Вспомнил, отметил особо, будто угрозу какую: "Значит, вы не такой хитрый!"; начал удивленными, встревоженными мыслями кружить вокруг Нохима: что придумал, хитрый торгаш! Придумал такое, что сроду не пришло бы в голову ему, глупому куреневскому лаптю! Сам решил распотрошить, своими руками, все, что наживал день за днем, годами! Во всем этом угадывался такой огромный, страшный смысл, что в груди у Глушака леденело.

Будто на привязи держало его здесь — дождаться Нохима, расспросить обо всем: выпытать, вызнать все, что можно Но стоять на виду, перед окнами этой ехидной еврейки, мозолить глаза глинищанским сплетницам было ни к чему: совсем ни к чему было показывать всем свой страх и свою озабоченность. К тому же и не большая радость — сидеть без толку, томиться ожиданием. Рассудил — податься пока в Туманы к свояку: и дорога недалекая, и, возвращаясь, остановиться можно тут снова, как бы просто так, по пути назад…

И заодно узнаешь там, может, что-либо — что делается на свете…

Когда ехал, поглядывал на шлях: думал, Нохим встретится, но того не было видно. Так и докатил до Туманов.

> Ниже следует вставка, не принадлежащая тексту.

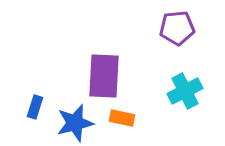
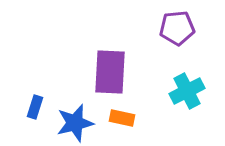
purple rectangle: moved 6 px right, 4 px up
cyan cross: moved 2 px right
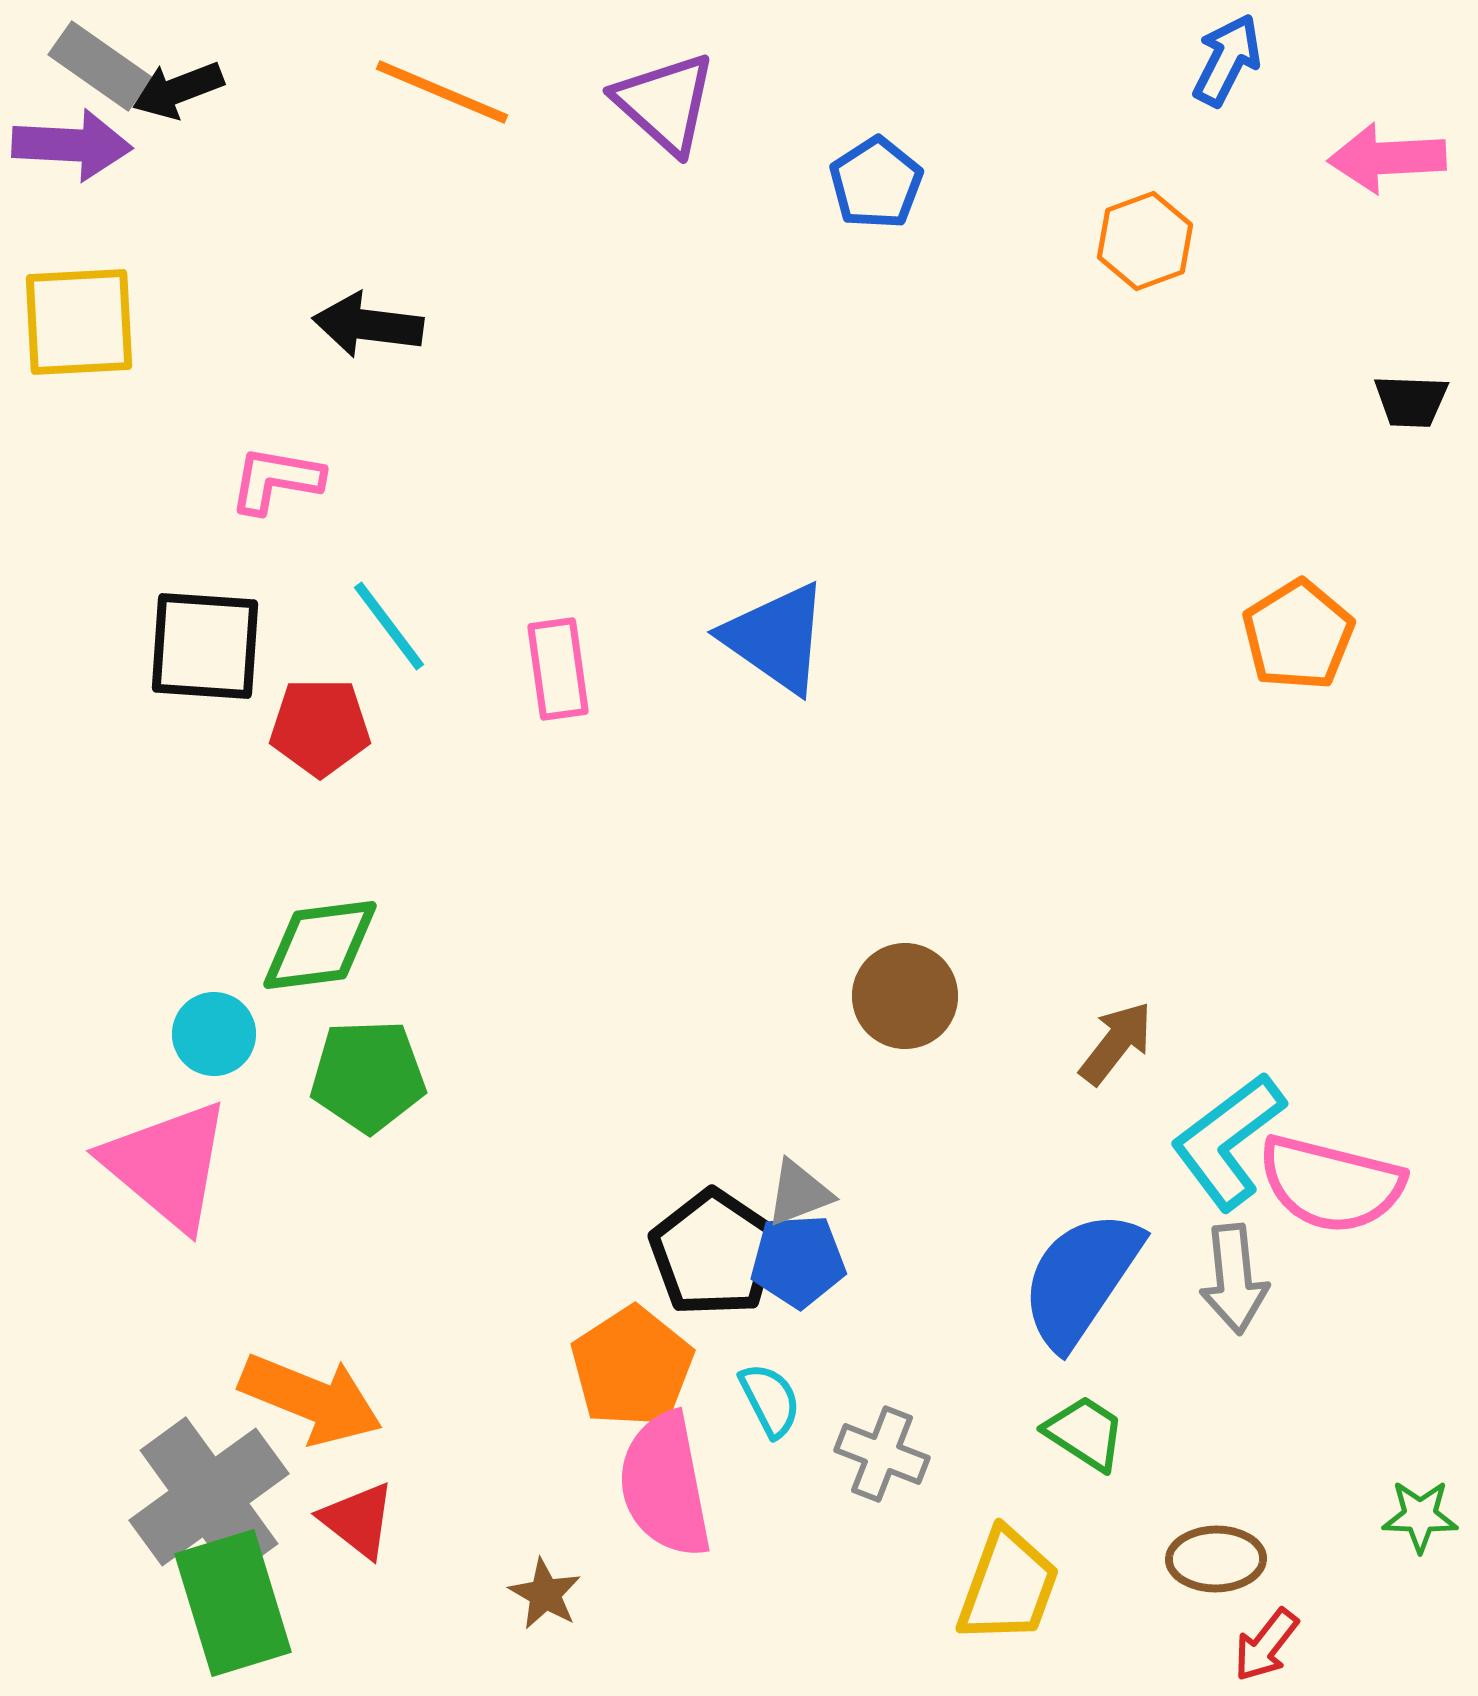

Баран Игнат — тумановский свояк — был дома; не обрадовался, не удивился, но обычая не нарушил: достал бутылку самогонки, поставил на стол. Рыжий, косматый Игнат, скоро осоловевший, уставясь глуповатыми глазами в стол, почти все время молчал: недаром дали прозвище — Баран. Но Глушак узнал, что надо: и здесь вертятся голодранцы; сами влезли в артель и других тянут чуть не силой. Только другие — поумнее, хозяева — не спешат, косо посматривают: решили твердо жить по-своему, на своей земле, со своими конями…

Оттого ли, что выговорился с толковой Баранихой, оттого ли, что выпил, на душе было веселее, когда ехал обратно в Глинищи. Еще с улицы заметил, что Нохим вернулся:

во дворе стояла телега. С легким, хмельным настроением остановил коня, привязал к штакетнику. Сарай был открыт, и Глушак сразу направился туда. Он не ошибся: Нохим был в сарае. Глушак сказал "добрый день", с интересом посмотрел, как Нохим кормит коня. Нохим, было видно, ухаживал за конем не первый раз, но Глушаку не доводилось видеть торговца за таким занятием: привык видеть в лавке. К тому же и на одежду нельзя было не обратить внимания: и рубашка посконная, холщовая, и штаны домотканые — мужик, да и только! "Из кожи лезет — хочет показать, что трудящий тоже!" — заключил Глушак, но не сказал об этом ни слова.

— Что ж не торгуешь? — добродушно попрекнул он. — По два раза приезжать приходится!

— А хоть бы и двенадцать раз — все равно замок был бы на лавке. — Нохим вытер белые руки сеном, заявил: — Не торгую.

— Почему ж ето?

— Нечем торговать. Разорился совсем.

Глушак подумал: "Каждый рад был бы разориться, как ты! Денег, видать, считай — не пересчитаешь! Упрятал куданибудь!" — но сделал вид, что поверил, бросил, будто сочувствуя:

— Оно конечно. По теперешнему времени не разгонишься очень.

— Можно было бы и развернуться, если б умение да если б не добрый Нохимов характер. Все пошло людям, Халимон, можно сказать, задаром. Пустил по ветру все добро, дурная голова, а не заработал от людей и спасибо! Не то что грошей! Батько мне говорил: "Не умеешь торговать, Нохим, — не берись!

Торговать — ето не сапоги шить!" Торговля ловкость любит, а ловкости у меня нет! А если ловкости нет, дак и торговли нет! Есть только одни мыши на полках! Вот что есть!

— Мышей у меня своих хватает, Нохим. Соли, может, найдется с полпуда?

— Разве что тебе только, из своего запаса. Из того, что себе приберегал про черный день. — Нохим вышел из сарая, закрыл ворота. — Бросил совсем торговлю я. Вижу уже: не за свое дело взялся. Батько мне тогда правду говорил. Мое дело, Халимон, в мастерской сапоги шить. Ты ж, может, помнишь, что я когда-то в сапожной каморке горбился? Из рабочих людей, из рабочего класса вышел, сам знаешь. Дак куда уже нам, рабочему классу, в торговлю лезть?